Is f Isomorphic? - Defining and Proving a Function

[mathstudent79]

Homework Statement

Hi. First post here. I searched for this problem and nothing I saw helped. Sorry. Thanks in advance for help.

define a function f: C -----> S by:
f(a,b) = a+bi where a,b $$\in$$R

We leave it to reader to check that f is one-one and onto and that:

f((a,b)+(c,d)) = f((a,b)) + f((c,d))

and

f((a,b)(c,d))=f(a,b)f(c,d)

Homework Equations

a+bi = (a,b)
(a+bi)+(c+di) = (a+c) + (b+d)i
(a+bi)(c+di)=(ac-bd)+(bc+ad)i

The Attempt at a Solution

Here's what I've done so far.

f((a,b)+(c,d))=(a+c)+(b+d)i=(a+bi)+(c+di)=f(a,b)+f(c,d)

f((a,b)(c,d))=(ac-bd)+(bc+ad)i=(a+bi)(c+di)=f(a,b)f(c,d)

sp' f(a,b)=f(a',b')

then a+bi=a'+b'i
then (a,b)=(a',b')
but this is only true if a=a' and b=b' So f(a,b)=f(a',b') implies (a,b)=(a',b')

HERE'S where I'm especially not sure:

onto:

suppose we have a+bi. By definition of function, there is an a,b s.t. f(a,b)=a+bi. Therefore onto.


Thanks a lot guys.

 

[gb7nash]

define a function f: C -----> S by:
f(a,b) = a+bi where a,b $$\in$$R

I'm not sure I understand this part. Is C the set of all complex numbers? What is S? And since (a,b) is a two-tuple, shouldn't f: $$R^2$$ -> S? (or some subset of $$R^2$$ to S?)

 

[mathstudent79]

I'm sorry,

yes, C is set of Complex Nos. No argument with your observation, but I copied that directly from the book (Modern Algebra, a Natural Approach, Gardiner)

Thanks a lot.

 

[mathstudent79]

As for S, I forgot to put:

'We consider the set S of all formal expressions of the form: a+bi, where a,b$$\in$$R"

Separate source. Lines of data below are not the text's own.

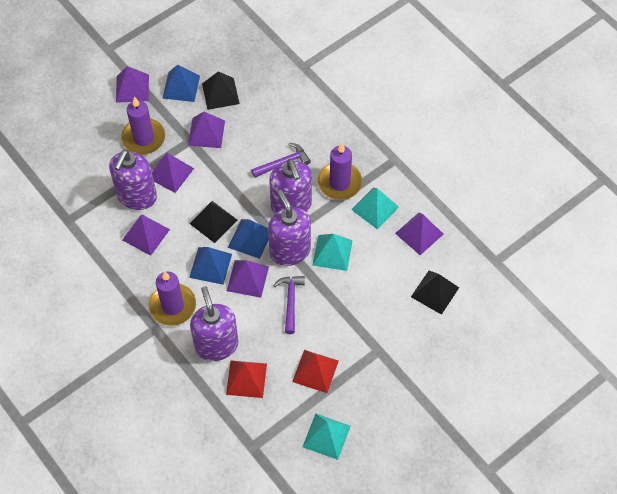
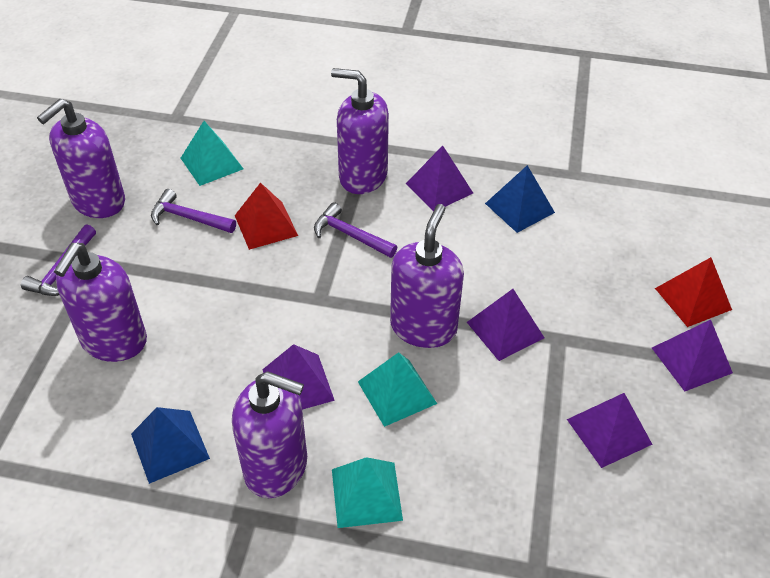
black pyramid: [189,201,238,243] [202,71,240,110] [411,271,459,315] = 3 -> none = 0
blue pyramid: [163,65,200,102] [189,247,232,285] [228,219,269,259] = 3 -> [131,407,210,484] [485,165,555,233] = 2
purple candle: [121,97,165,155] [149,271,196,326] [318,143,362,200] = 3 -> none = 0
purple hammer: [251,143,311,178] [274,276,305,334] = 2 -> [21,224,96,296] [151,189,236,233] [314,202,397,258] = 3
purple pyramid: [116,66,149,103] [122,214,170,256] [152,153,194,193] [188,111,225,148] [227,260,269,298] [395,213,444,255] = 6 -> [262,344,335,410] [406,145,473,211] [467,289,544,361] [567,393,653,468] [652,320,733,392] = 5
purple soap dispenser: [109,150,157,210] [190,286,239,361] [268,190,311,266] [269,159,312,214] = 4 -> [37,99,125,218] [54,243,147,362] [232,372,307,498] [331,68,389,194] [390,204,464,348] = 5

Again, with the R, direct quote.

Thanks.

 

[Sethric]

With the clarifications, the logical steps look correct here. I might flesh out more details for steps such as onto. Since they both draw from all of the reals, I feel that is an important in between step for clarification.

 

[mathstudent79]

Sethric, thank you.

As you know, the onto was the part I was especially not sure of. The book I am studying from has very informal and (to my amateur eye) intuitive proofs for onto functions. Along the lines of 'take any b in B. then f(a)=b for some a in A. Thus the function is onto.' Can you give me a couple of more details on the sort of clarifications or fleshing out you're referring to, if you don't mind? Thank you again.

 

[Sethric]

If I were proving the onto, I would go along the lines of:

Let $$a+bi \in S$$

Then $$a,b \in R$$

Therefore, since $$C = R^2, (a,b) \in C$$ and f((a,b)) = a+bi.

Essentially I would just want to show that that particular a and b are actually in the original set. Showing they were both formed from the reals is enough here, but might not be in future questions.

 

[mathstudent79]

Sethric -

Thank you very much!